Unfortunately for Pompey’s Roman infantry, it found not safety but chaos at its hillside camp. By the time the infantrymen reached that place, the sun had passed its zenith. Pompey’s troops found their tents torn apart and their baggage strewn about with all of their valuables gone. It was not Caesar’s men who had done the pillaging, but Pompey’s allies. It was a final blow to their morale. A small minority were too weary and demoralized to continue fighting, but the majority took up positions on the ramparts in anticipation of an assault on the camp by Caesar’s legionnaires.
Pompey’s troops were correct in expecting that Caesar would follow up his battlefield victory with a direct attack on their camp. Despite the scorching sun, which left troops on both sides exhausted and dehydrated, Caesar and his generals reformed the freshest parts of their army for a final assault on the enemy.
One Final Attack
The final assault began about mid-afternoon. Caesar’s missile troops fired multiple volleys at enemy soldiers manning the ramparts and wooden towers that rose up at regular intervals on the camp’s perimeter.

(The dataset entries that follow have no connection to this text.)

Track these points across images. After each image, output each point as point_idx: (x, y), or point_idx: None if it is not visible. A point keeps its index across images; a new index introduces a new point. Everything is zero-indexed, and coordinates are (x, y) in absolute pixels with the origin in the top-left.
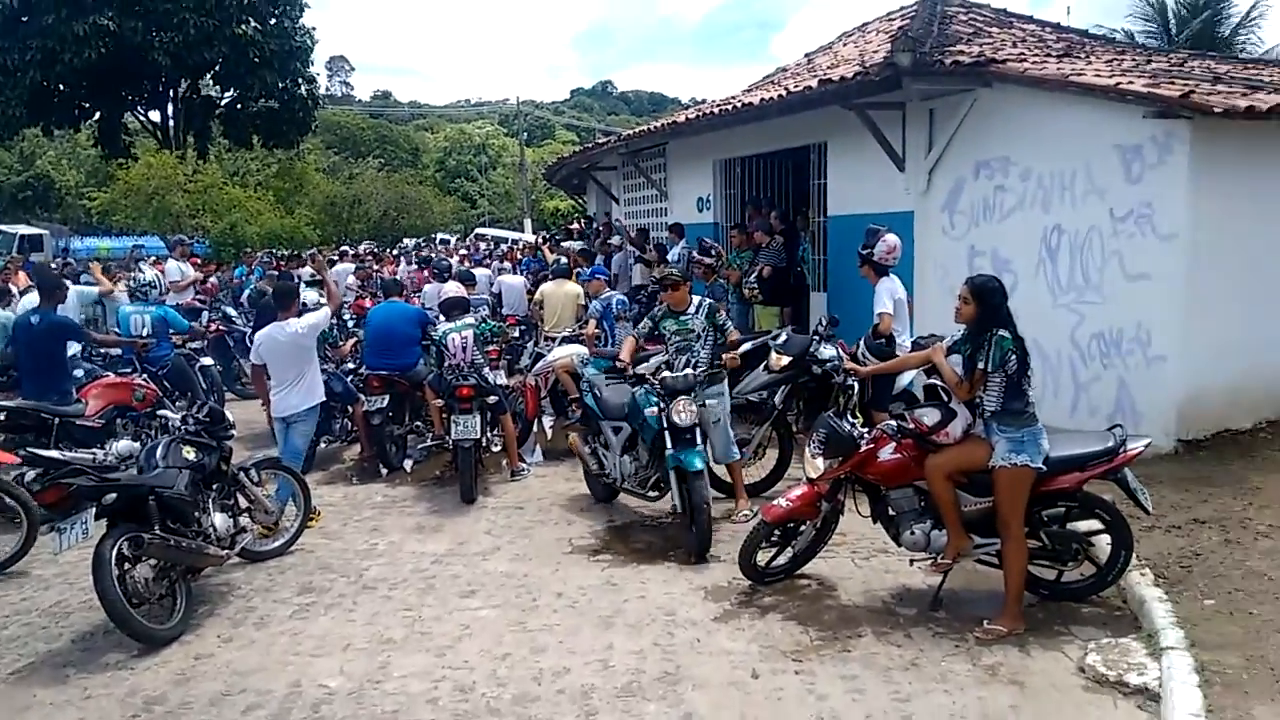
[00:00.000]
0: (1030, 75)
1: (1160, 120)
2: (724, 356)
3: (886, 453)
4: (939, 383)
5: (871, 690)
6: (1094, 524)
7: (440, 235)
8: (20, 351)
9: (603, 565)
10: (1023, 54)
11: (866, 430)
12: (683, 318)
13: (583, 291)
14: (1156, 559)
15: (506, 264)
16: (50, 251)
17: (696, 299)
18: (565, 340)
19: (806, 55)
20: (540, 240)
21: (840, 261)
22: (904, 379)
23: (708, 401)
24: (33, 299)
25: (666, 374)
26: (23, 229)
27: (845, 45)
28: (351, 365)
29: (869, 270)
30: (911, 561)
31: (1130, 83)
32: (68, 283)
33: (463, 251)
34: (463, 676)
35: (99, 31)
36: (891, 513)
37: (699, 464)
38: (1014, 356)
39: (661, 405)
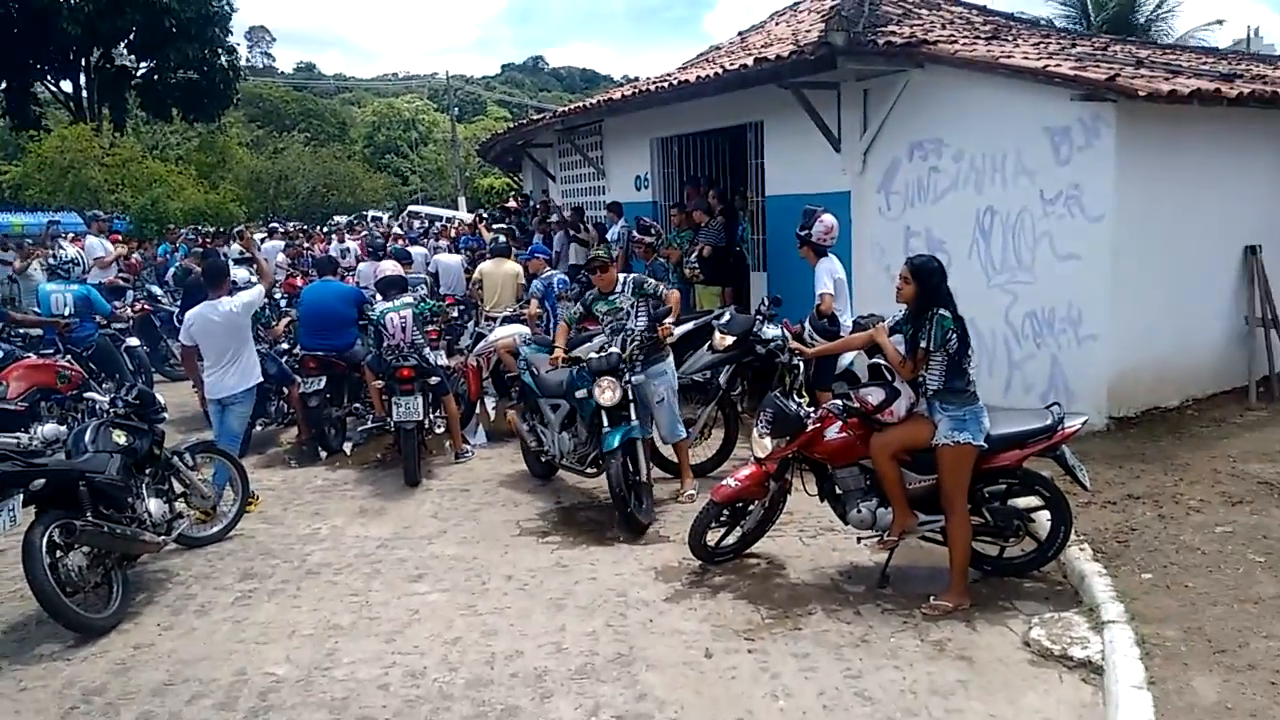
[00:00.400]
0: (961, 57)
1: (1087, 103)
2: (658, 329)
3: (833, 432)
4: (883, 362)
5: (823, 667)
6: (1034, 500)
7: (372, 212)
8: None
9: (552, 547)
10: (953, 36)
11: (812, 410)
12: (611, 297)
13: (522, 270)
14: (1094, 534)
15: (443, 242)
16: None
17: (623, 277)
18: (506, 320)
19: (740, 34)
20: (477, 219)
21: (779, 241)
22: (845, 358)
23: (651, 380)
24: None
25: (591, 355)
26: None
27: (778, 24)
28: (285, 345)
29: (808, 251)
30: (859, 539)
31: (1058, 65)
32: None
33: (397, 230)
34: (414, 662)
35: None
36: (838, 491)
37: (614, 442)
38: (955, 335)
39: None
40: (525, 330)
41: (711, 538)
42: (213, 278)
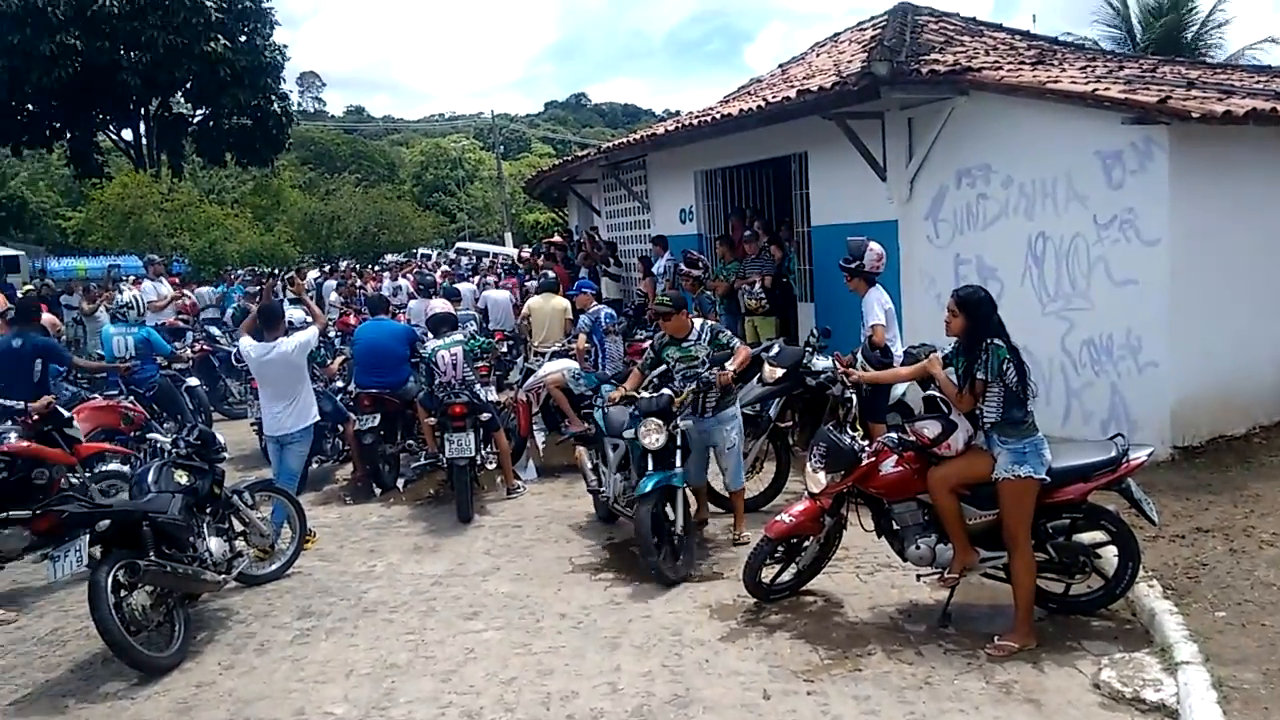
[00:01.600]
0: (1007, 83)
1: (1138, 126)
2: (716, 373)
3: (888, 466)
4: (938, 394)
5: (886, 711)
6: (1100, 535)
7: (422, 250)
8: (3, 375)
9: (605, 584)
10: (997, 62)
11: (866, 443)
12: (685, 344)
13: (570, 305)
14: (1164, 570)
15: (491, 278)
16: (27, 273)
17: (699, 323)
18: (555, 355)
19: (780, 66)
20: (531, 254)
21: (826, 272)
22: (897, 390)
23: (723, 426)
24: None
25: (643, 394)
26: None
27: (819, 56)
28: (340, 384)
29: (859, 282)
30: (918, 576)
31: (1106, 89)
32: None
33: (445, 267)
34: (470, 702)
35: (66, 51)
36: (895, 527)
37: (646, 486)
38: (1011, 366)
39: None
40: (574, 365)
41: (766, 574)
42: (268, 320)
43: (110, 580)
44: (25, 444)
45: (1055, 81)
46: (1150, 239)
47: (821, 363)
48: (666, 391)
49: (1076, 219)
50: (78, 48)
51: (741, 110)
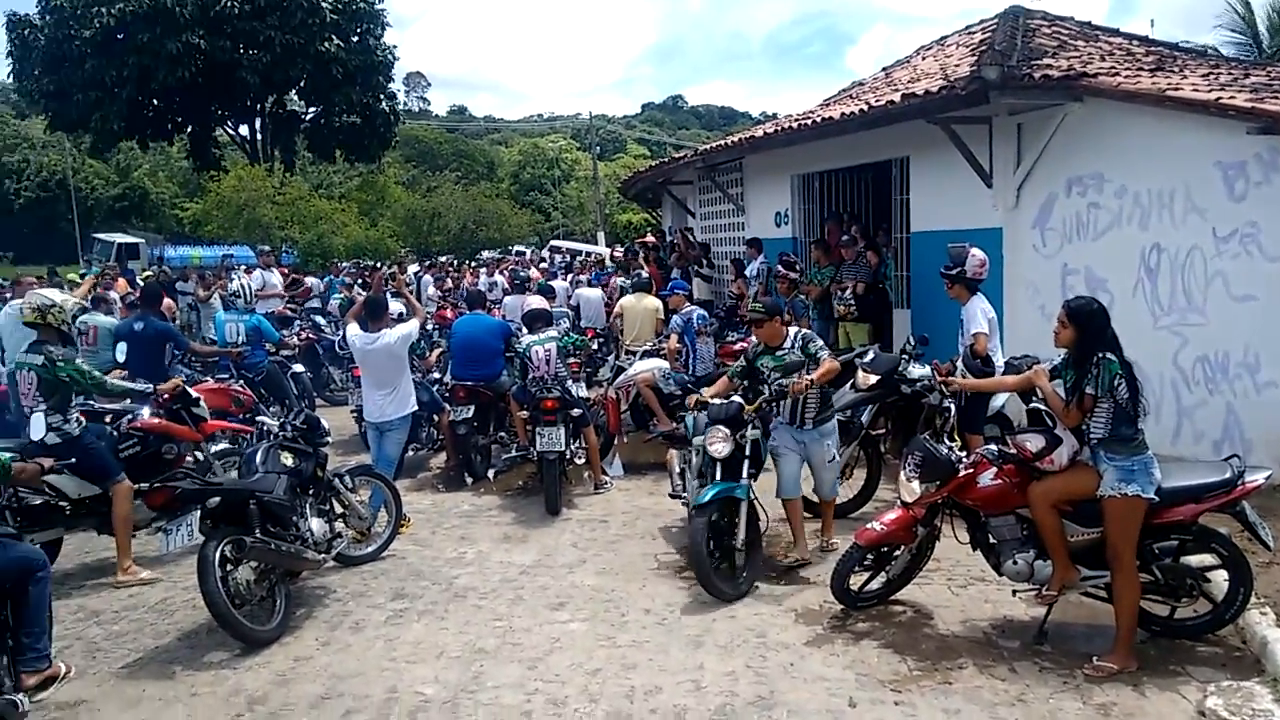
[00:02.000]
0: (1124, 90)
1: (1265, 136)
2: (790, 383)
3: (987, 478)
4: (1043, 407)
5: None
6: (1209, 559)
7: (517, 247)
8: (129, 358)
9: (690, 583)
10: (1114, 68)
11: (964, 454)
12: (779, 353)
13: (662, 306)
14: (1277, 597)
15: (583, 276)
16: (146, 259)
17: (793, 331)
18: (646, 354)
19: (884, 69)
20: (623, 254)
21: (924, 279)
22: (997, 401)
23: (824, 439)
24: None
25: (714, 401)
26: (120, 237)
27: (924, 59)
28: (437, 375)
29: (960, 289)
30: (1014, 592)
31: (1231, 98)
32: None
33: (543, 264)
34: (555, 690)
35: (190, 50)
36: (992, 540)
37: (703, 498)
38: (1123, 381)
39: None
40: (664, 365)
41: (855, 582)
42: (374, 311)
43: (218, 555)
44: (156, 420)
45: (1176, 89)
46: (1273, 254)
47: (918, 370)
48: (736, 399)
49: (1194, 231)
50: (201, 46)
51: (843, 113)
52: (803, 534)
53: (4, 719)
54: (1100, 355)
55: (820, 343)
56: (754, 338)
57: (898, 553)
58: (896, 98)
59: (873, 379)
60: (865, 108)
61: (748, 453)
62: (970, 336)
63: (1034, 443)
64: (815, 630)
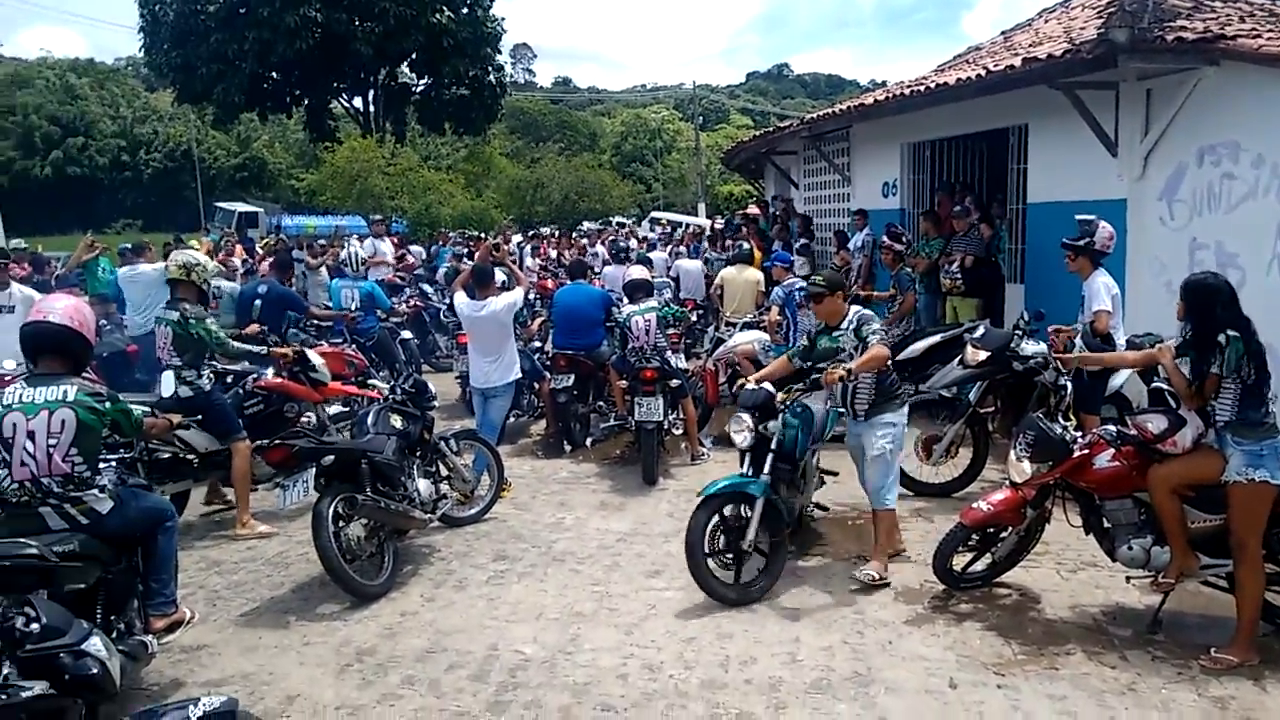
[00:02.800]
0: (1267, 53)
1: None
2: (823, 376)
3: (1103, 460)
4: (1165, 387)
5: (1083, 713)
6: None
7: (616, 219)
8: (261, 317)
9: (787, 557)
10: (1255, 29)
11: (1079, 434)
12: (835, 333)
13: (763, 278)
14: None
15: (683, 248)
16: (264, 228)
17: (853, 310)
18: (746, 326)
19: (1003, 33)
20: (726, 227)
21: (1040, 252)
22: (1116, 380)
23: (874, 430)
24: None
25: (749, 386)
26: (240, 206)
27: (1047, 22)
28: (538, 344)
29: (1084, 262)
30: (1127, 578)
31: None
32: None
33: (646, 233)
34: (650, 655)
35: (308, 23)
36: (1106, 525)
37: (709, 490)
38: (1251, 362)
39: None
40: (764, 337)
41: (958, 562)
42: (481, 280)
43: (331, 511)
44: (279, 381)
45: None
46: None
47: (1031, 347)
48: (766, 387)
49: None
50: (318, 20)
51: (959, 79)
52: (885, 545)
53: (134, 658)
54: (1226, 334)
55: (876, 325)
56: (813, 314)
57: (1004, 534)
58: (1016, 62)
59: (982, 355)
60: (983, 72)
61: (773, 445)
62: (1091, 313)
63: (1155, 424)
64: (915, 609)
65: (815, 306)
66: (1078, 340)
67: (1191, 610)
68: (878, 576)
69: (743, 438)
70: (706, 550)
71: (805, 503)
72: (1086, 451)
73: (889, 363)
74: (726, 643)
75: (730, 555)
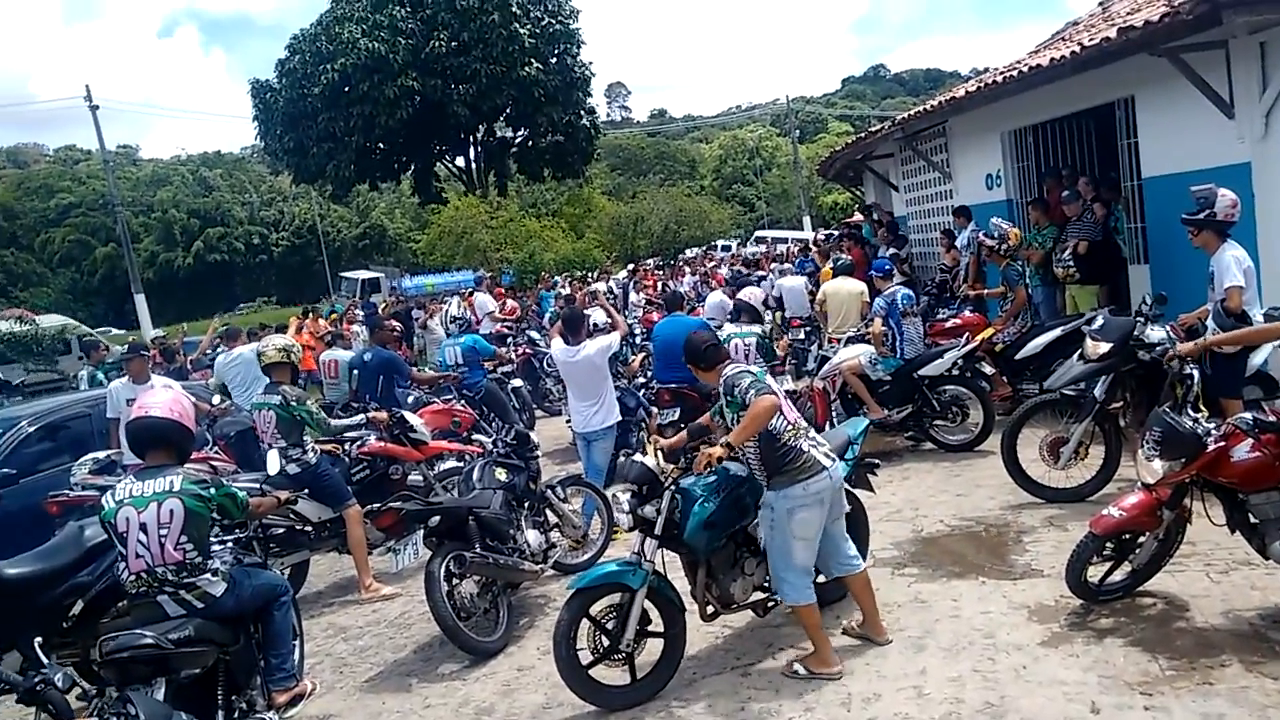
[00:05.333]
0: None
1: None
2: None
3: (1242, 451)
4: None
5: None
6: None
7: (721, 243)
8: (358, 385)
9: (909, 580)
10: None
11: (1214, 425)
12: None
13: (866, 289)
14: None
15: (786, 265)
16: (385, 291)
17: (727, 369)
18: (850, 340)
19: (1100, 4)
20: (823, 240)
21: (1162, 229)
22: (1256, 359)
23: (768, 509)
24: None
25: (633, 458)
26: (362, 274)
27: None
28: (642, 380)
29: (1209, 236)
30: None
31: None
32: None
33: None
34: (767, 699)
35: (406, 92)
36: (1254, 520)
37: (578, 585)
38: None
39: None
40: (870, 350)
41: (1093, 574)
42: (571, 325)
43: (443, 570)
44: (381, 444)
45: None
46: None
47: (1157, 334)
48: (639, 460)
49: None
50: (415, 88)
51: (1052, 59)
52: (819, 644)
53: None
54: None
55: (748, 382)
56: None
57: (1141, 540)
58: (1113, 34)
59: (1103, 348)
60: (1078, 49)
61: (658, 530)
62: (1223, 290)
63: None
64: (1051, 629)
65: (700, 375)
66: (1209, 321)
67: None
68: (803, 672)
69: (622, 518)
70: (591, 653)
71: (760, 581)
72: (1223, 444)
73: (779, 422)
74: (848, 680)
75: (619, 655)
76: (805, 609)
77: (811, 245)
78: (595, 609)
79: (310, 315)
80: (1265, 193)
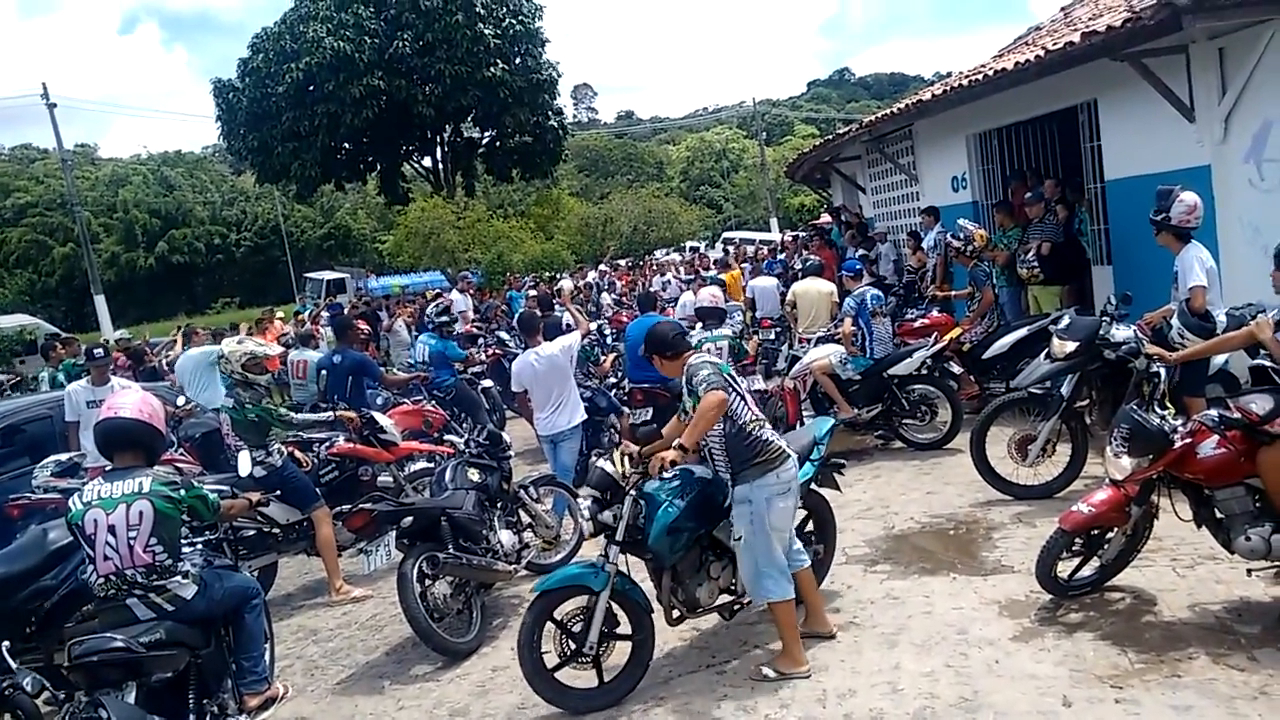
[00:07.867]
0: None
1: None
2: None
3: (1208, 448)
4: (1269, 364)
5: None
6: None
7: (690, 244)
8: (327, 386)
9: (881, 577)
10: None
11: (1180, 422)
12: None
13: (836, 289)
14: None
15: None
16: (351, 292)
17: (691, 359)
18: (820, 340)
19: (1062, 9)
20: (791, 240)
21: (1125, 230)
22: (1219, 358)
23: (737, 509)
24: None
25: (597, 463)
26: (327, 275)
27: None
28: (613, 380)
29: (1169, 237)
30: (1249, 571)
31: None
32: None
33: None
34: (743, 695)
35: (371, 92)
36: (1220, 515)
37: (542, 586)
38: None
39: None
40: (840, 350)
41: (1063, 569)
42: (525, 328)
43: (415, 571)
44: (351, 445)
45: None
46: None
47: (1122, 333)
48: (605, 465)
49: None
50: (381, 87)
51: (1017, 63)
52: (789, 642)
53: None
54: None
55: (706, 372)
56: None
57: (1110, 535)
58: (1076, 38)
59: (1070, 346)
60: (1041, 53)
61: (619, 536)
62: (1187, 291)
63: (1260, 404)
64: (1022, 624)
65: (664, 367)
66: (1174, 320)
67: None
68: (773, 674)
69: (586, 525)
70: (558, 656)
71: (726, 585)
72: (1189, 440)
73: (745, 414)
74: (823, 676)
75: (585, 658)
76: (784, 605)
77: (784, 245)
78: (560, 612)
79: (260, 324)
80: (1225, 194)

Besides felling those on the ramparts, many of the arrows landed inside the camp where they struck those milling about.
Caesar’s heavy infantry then stormed the gates. Once inside, the legionnaires demanded the surrender of Pompey’s surviving troops. Anyone who did not surrender was put to the sword.
“What, into the very camp?” Pompey cried with dismay when he learned that Caesar had bypassed the towers and ramparts and gained entry through some of the gates. In a state of shock, Pompey changed into the garb of a common soldier and fled with a few other high-ranking officials via a secure gate. Scipio, Afranius, and Labienus also fled the camp, riding west to Dyrrachium where they boarded a ship to Africa to continue their opposition to Caesar.
Altogether, Pompey’s army had lost 15,000 men in the battle and another 24,000 captured. In contrast, Caesar lost about 1,200 killed and wounded.
Six weeks after the battle, Pompey arrived by ship on September 28 in Alexandria harbor, where he boarded a small boat that would carry him to shore. Two Romans who had served under him hacked him to death. They cut off Pompey’s head and tossed his body into the surf.
The men were acting on orders from a group of advisors to the youthful Ptolemy XIII, co-ruler of Egypt with his sister Cleopatra. The advisors had ordered Pompey murdered in hopes of courting favor for Ptolemy XIII with Caesar.
On October 2, Caesar arrived in Alexandria where he was presented with Pompey’s head and his signet ring as proof of his death. Caesar turned his head aside and cried.
Caesar would spend the next three years defeating those loyal to Pompey who contested his control of the Roman Republic. Caesar himself would be hacked to death on March 15, 44 bc, during a meeting of the Roman Senate. The Senate had chosen to meet that day in a temple attached to Pompey’s theater complex. When Caesar fell to the ground, he lay dying at the base of a statue of Pompey.